• Exercise description:
Can you render every line of text in the records below as a JSON list of strings, one string per line, with blank lines and the pictures left out?

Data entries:

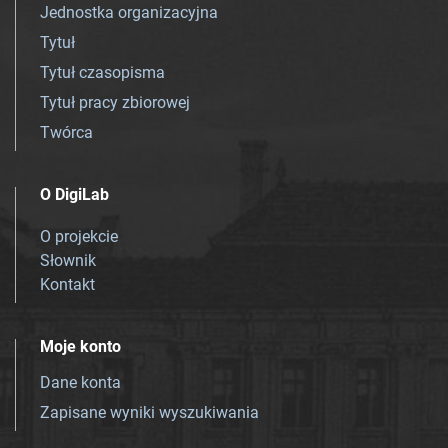
Jednostka organizacyjna
Tytuł
Tytuł czasopisma
Tytuł pracy zbiorowej
Twórca
O DigiLab
O projekcie
Słownik
Kontakt
Moje konto
Dane konta
Zapisane wyniki wyszukiwania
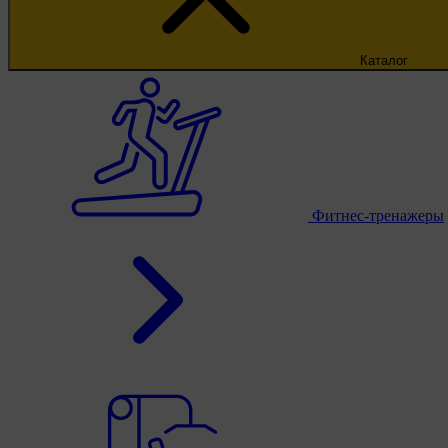
Каталог
Фитнес-тренажеры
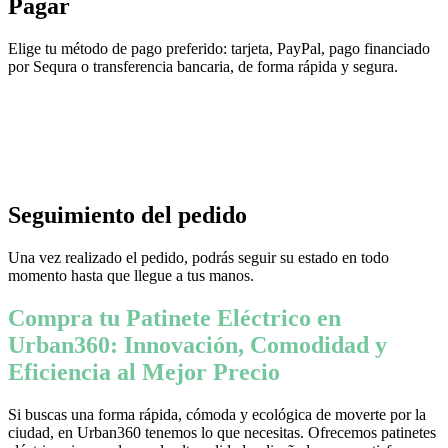
Pagar
Elige tu método de pago preferido: tarjeta, PayPal, pago financiado
por Sequra o transferencia bancaria, de forma rápida y segura.
Seguimiento del pedido
Una vez realizado el pedido, podrás seguir su estado en todo
momento hasta que llegue a tus manos.
Compra tu Patinete Eléctrico en
Urban360: Innovación, Comodidad y
Eficiencia al Mejor Precio
Si buscas una forma rápida, cómoda y ecológica de moverte por la
ciudad, en Urban360 tenemos lo que necesitas. Ofrecemos patinetes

• Your response:
[
  "Jednostka organizacyjna",
  "Tytuł",
  "Tytuł czasopisma",
  "Tytuł pracy zbiorowej",
  "Twórca",
  "O DigiLab",
  "O projekcie",
  "Słownik",
  "Kontakt",
  "Moje konto",
  "Dane konta",
  "Zapisane wyniki wyszukiwania",
  "Каталог",
  "Фитнес-тренажеры",
  "Pagar",
  "Elige tu método de pago preferido: tarjeta, PayPal, pago financiado",
  "por Sequra o transferencia bancaria, de forma rápida y segura.",
  "Seguimiento del pedido",
  "Una vez realizado el pedido, podrás seguir su estado en todo",
  "momento hasta que llegue a tus manos.",
  "Compra tu Patinete Eléctrico en",
  "Urban360: Innovación, Comodidad y",
  "Eficiencia al Mejor Precio",
  "Si buscas una forma rápida, cómoda y ecológica de moverte por la",
  "ciudad, en Urban360 tenemos lo que necesitas. Ofrecemos patinetes"
]